I went last night to the book launch for Kallie George’s new Heartwood Hotel series, an infinitely adorable collection of books about a resting place for forest animals.

There were masses of kids at the launch, and Kallie entertained them all with stories of her near-death hiking experiences. Then, she sent them to the crafts table to create their own woodland creatures.
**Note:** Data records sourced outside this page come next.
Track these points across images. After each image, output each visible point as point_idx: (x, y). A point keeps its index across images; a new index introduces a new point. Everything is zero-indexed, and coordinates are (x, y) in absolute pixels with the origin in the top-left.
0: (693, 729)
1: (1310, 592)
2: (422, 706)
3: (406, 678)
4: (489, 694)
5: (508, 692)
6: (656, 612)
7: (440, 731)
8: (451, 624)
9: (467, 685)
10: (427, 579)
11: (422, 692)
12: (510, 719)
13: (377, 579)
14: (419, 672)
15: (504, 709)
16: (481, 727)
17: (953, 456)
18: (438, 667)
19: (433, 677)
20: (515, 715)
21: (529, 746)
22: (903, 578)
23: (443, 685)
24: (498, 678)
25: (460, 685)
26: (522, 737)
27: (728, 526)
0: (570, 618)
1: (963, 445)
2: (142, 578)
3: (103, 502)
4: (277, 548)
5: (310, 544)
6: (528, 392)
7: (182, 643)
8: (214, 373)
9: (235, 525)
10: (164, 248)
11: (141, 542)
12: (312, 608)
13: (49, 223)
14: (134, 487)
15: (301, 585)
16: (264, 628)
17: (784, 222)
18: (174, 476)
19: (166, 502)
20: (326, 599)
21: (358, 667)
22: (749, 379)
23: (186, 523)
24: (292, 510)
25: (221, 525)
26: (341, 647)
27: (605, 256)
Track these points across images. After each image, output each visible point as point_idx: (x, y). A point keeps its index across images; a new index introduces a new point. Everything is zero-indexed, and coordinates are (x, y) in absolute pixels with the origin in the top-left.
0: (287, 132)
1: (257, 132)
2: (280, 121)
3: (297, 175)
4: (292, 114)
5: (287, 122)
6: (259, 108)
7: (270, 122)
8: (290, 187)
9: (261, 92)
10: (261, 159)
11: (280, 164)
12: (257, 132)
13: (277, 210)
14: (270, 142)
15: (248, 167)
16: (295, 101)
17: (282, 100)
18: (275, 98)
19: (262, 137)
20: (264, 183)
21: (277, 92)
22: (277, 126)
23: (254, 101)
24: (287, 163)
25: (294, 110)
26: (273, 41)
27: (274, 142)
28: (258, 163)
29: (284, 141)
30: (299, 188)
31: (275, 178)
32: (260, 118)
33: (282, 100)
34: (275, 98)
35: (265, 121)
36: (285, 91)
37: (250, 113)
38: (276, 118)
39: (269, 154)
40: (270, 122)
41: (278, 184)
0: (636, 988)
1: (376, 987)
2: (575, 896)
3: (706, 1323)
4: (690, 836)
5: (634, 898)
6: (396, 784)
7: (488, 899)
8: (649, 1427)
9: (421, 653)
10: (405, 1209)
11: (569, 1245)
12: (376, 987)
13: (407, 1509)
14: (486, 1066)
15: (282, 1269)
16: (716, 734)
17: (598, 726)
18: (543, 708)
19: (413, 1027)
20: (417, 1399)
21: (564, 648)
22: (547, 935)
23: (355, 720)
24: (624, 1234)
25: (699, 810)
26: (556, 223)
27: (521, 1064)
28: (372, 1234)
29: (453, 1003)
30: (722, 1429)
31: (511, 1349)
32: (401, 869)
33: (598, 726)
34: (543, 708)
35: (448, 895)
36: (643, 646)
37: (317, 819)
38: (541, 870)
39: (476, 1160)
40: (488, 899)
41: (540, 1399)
Once completed, the creatures could check in here:

Yes, that’s a replica of the Heartwood Hotel, created by Kallie’s husband Luke.

So of course I went directly home and showed my pictures to Min, who said he would be happy to build me a miniature grow-op for my Prince of Pot book launch.

But it doesn’t seem quite the same, does it?

Plus, I can’t think of a single craft idea. Well, not a single appropriate craft idea…

Entirely unrelated things

Let’s see… should I start with the most intellectual and go toward the least? Or the other way around?

1. Bizaardvark video
My daughter played this for me this morning and it made my day. I think this song is about me!



2. Eyes and Spies
Friends have been emailing and texting me all week about Alex Van Tol‘s piece about Eyes and Spies in BC Bookworld. (You can read it here, on page 35, if your eyesight is excellent. Or you can look for a real-life copy at various bookstores.) It’s such a good article, it made me think Alex should have written the book instead of me.

3. No Is Not Enough
Min and I went with our friends Jacqui and Carl to see Naomi Klein Saturday night, as she launched her new book, No Is Not Enough. That woman opens her mouth and brilliant things spew out of her. Which is really not fair to the rest of us who muddle through life trying to seem smarter than we really are. I do think I may have gained a few IQ points just from listening, and have hopes I’ll gain more as I read the book.

In case you couldn’t tell, I decided on least intellectual to most. But if you’re overwhelmed, Silence also showed me this emoji video. Enjoy.

Overheard

Conversation between two 12-year-olds:

Girl A: Where are you going to be a neurosurgeon?

Girl B: Probably Los Angeles. They’re well known for pediatrics.

Girl A: But then you’ll have to charge people.

Girl B: What?

Girl A: In the United States, people have to pay for health care.

Girl B: Oh no! That’s so sad!

Girl A: Sorry to ruin your future.

The spill-all edition

I am terrible at keeping secrets. I tell you this not so you’ll keep from me your pregnancy and job interview news (though you probably should), but so you’ll understand how painful it was for me to keep THIS a secret for the six years weeks it took to sign the contracts.

I wrote a middle-grade novel! And someone liked it!

Titles sometimes change, but at this moment the book is called THE CAMPAIGN. It’s the story of one 12-year-old girl’s plan to get her own cell phone. (And if there was a 12-year-old girl in my house this year who happened to be lobbying for a phone, that was a complete coincidence.)

It’s going to come out with Tundra Books in 2019. Which seems like a long time from now, but at least I can talk about it until then!